Texte source:
--------
Des entreprises usent d’imagination pour aménager des espaces de travail qui permettent à leurs employés d’être confortables pour accomplir leurs tâches dans l’espoir qu’ils soient productifs, mais aussi qu’ils demeurent en poste. Réussissent-elles de cette manière à créer un sentiment d’appartenance au sein de leur personnel ?

Si les aires ouvertes ont connu une grande popularité depuis dix ans, les inconvénients qu’elles entraînent, notamment en qui a trait au bruit et au manque d’intimité, ont aussi été décriés. Pour répondre à ces désagréments, le concept d’activity based working a été développé. Ainsi, en plus des bureaux conventionnels dans les aires ouvertes, les entreprises mettent en place des salles de réunion fermées ou semi-privées, des cabines téléphoniques et même des salons meublés de fauteuils douillets. «Le but est d’offrir une sorte de variété à l’employé qui choisit où il veut s’installer selon le type de tâche qu’il accomplit, l’atmosphère qu’il souhaite et le degré de concentration dont il a besoin», explique Claudine Bonneau, professeure au Département d’analytique, opérations et technologies de l’information de l’Université du Québec à Montréal. Ce type d’aménagement requiert toutefois un protocole rigoureux de nettoyage afin d’éviter que le lieu de travail soit sujet à une éclosion de COVID-19.
--------
Entrées fournies:
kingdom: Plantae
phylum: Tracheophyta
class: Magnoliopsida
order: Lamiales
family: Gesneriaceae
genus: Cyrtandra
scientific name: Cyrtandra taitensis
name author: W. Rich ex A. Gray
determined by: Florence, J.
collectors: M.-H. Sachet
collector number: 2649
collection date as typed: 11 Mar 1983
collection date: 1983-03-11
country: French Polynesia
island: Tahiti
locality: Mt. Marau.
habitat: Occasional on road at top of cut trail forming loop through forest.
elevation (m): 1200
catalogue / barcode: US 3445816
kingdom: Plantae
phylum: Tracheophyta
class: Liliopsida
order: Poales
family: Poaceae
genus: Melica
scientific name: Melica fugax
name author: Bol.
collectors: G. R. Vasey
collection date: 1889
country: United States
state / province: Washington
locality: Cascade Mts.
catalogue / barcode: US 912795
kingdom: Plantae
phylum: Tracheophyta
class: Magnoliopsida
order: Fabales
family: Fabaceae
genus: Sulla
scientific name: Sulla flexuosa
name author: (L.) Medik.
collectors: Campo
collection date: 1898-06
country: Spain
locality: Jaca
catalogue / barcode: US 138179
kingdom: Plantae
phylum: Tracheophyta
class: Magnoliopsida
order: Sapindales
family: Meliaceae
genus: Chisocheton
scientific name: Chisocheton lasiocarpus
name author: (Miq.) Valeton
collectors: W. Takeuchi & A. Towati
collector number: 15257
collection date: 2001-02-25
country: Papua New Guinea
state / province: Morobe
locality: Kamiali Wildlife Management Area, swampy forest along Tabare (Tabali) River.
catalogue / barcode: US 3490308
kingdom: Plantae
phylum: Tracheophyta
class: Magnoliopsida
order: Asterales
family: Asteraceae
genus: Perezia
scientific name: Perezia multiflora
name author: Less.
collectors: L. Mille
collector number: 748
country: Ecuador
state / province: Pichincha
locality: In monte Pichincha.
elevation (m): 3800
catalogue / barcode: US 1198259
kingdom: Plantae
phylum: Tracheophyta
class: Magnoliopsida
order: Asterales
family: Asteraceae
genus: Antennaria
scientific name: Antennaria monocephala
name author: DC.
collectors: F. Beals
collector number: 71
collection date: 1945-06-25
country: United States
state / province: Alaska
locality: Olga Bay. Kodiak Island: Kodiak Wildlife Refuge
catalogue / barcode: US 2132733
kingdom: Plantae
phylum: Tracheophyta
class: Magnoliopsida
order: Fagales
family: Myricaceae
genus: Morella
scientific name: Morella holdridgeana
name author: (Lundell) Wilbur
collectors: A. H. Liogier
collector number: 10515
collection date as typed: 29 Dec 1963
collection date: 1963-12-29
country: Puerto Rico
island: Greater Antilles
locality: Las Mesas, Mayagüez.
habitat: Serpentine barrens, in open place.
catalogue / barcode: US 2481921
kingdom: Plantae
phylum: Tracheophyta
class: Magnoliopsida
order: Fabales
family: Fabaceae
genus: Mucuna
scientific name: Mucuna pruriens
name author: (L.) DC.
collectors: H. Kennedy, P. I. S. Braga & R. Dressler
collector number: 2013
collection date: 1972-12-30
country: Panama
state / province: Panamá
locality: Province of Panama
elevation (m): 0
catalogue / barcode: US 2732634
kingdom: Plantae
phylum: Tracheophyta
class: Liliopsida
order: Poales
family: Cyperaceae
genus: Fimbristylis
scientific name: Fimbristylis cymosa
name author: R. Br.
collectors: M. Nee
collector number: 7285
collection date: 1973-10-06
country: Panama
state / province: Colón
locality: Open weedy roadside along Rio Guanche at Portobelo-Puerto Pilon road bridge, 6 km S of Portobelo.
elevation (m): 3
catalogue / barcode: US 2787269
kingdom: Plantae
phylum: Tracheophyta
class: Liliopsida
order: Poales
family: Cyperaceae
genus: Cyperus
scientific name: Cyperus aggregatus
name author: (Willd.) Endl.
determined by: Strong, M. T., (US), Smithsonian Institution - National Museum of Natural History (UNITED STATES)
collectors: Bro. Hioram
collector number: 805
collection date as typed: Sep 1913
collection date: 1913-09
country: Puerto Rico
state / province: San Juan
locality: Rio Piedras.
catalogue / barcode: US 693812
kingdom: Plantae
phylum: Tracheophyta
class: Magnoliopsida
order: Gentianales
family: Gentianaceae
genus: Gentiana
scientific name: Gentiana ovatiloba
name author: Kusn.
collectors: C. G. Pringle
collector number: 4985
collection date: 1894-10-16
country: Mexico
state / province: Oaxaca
--------
Tâches à réaliser:
• A. Recopiez le passage du texte source sur l'aménagement des espaces de travail compris entre « Des entreprises usent » et « leur personnel ? », bornes incluses, en substituant « salariés » à « employés ».
• B. Reprenez le texte source sur l'aménagement des espaces de travail là où il s'arrête et poursuivez sa rédaction.

Résultats attendus:
• A.
Des entreprises usent d’imagination pour aménager des espaces de travail qui permettent à leurs salariés d’être confortables pour accomplir leurs tâches dans l’espoir qu’ils soient productifs, mais aussi qu’ils demeurent en poste. Réussissent-elles de cette manière à créer un sentiment d’appartenance au sein de leur personnel ?

• B.
Puisque les employés sont éparpillés dans plusieurs espaces, il est nécessaire d’organiser des rendez-vous pour nourrir l’esprit d’équipe et susciter l’implication, estime la psychologue organisationnelle et associée de la firme Hors-Piste, Julie Bourbonnais. «Il faut prévoir des rituels d’équipe, insiste-t-elle. Mercredi, est-ce que tout le monde se réunit dans la salle de conférence ? Est-ce qu’on dispose d’une plateforme collaborative sur laquelle tout le monde s’écrit ?»

L’application du concept d’activity based working doit également être bien réfléchie, sinon il risque de réduire la collaboration entre les employés. «Si je dois rester dans mon espace à aire ouverte toute la journée, que la gestion du bruit a été mal pensée et qu’il n’y a pas assez de bureaux fermés, c’est sûr que je vais me mettre des écouteurs et que je vais envoyer des courriels», illustre Julie Bourbonnais.

Des postes de travail impersonnels

Avec le foisonnement des postes de travail viennent les bureaux non attitrés, qui ont pour but l’utilisation optimale de l’espace. Des entreprises choisissent d’opter uniquement pour ce type d’aménagement, mais celui-ci présente un important risque d’affaiblissement du sentiment d’appartenance, d’après Claudine Bonneau. «En s’assoyant chaque matin à un bureau différent, on n’est pas nécessairement à côté des collègues de notre équipe. Ça peut nuire à la cohésion», note-t-elle.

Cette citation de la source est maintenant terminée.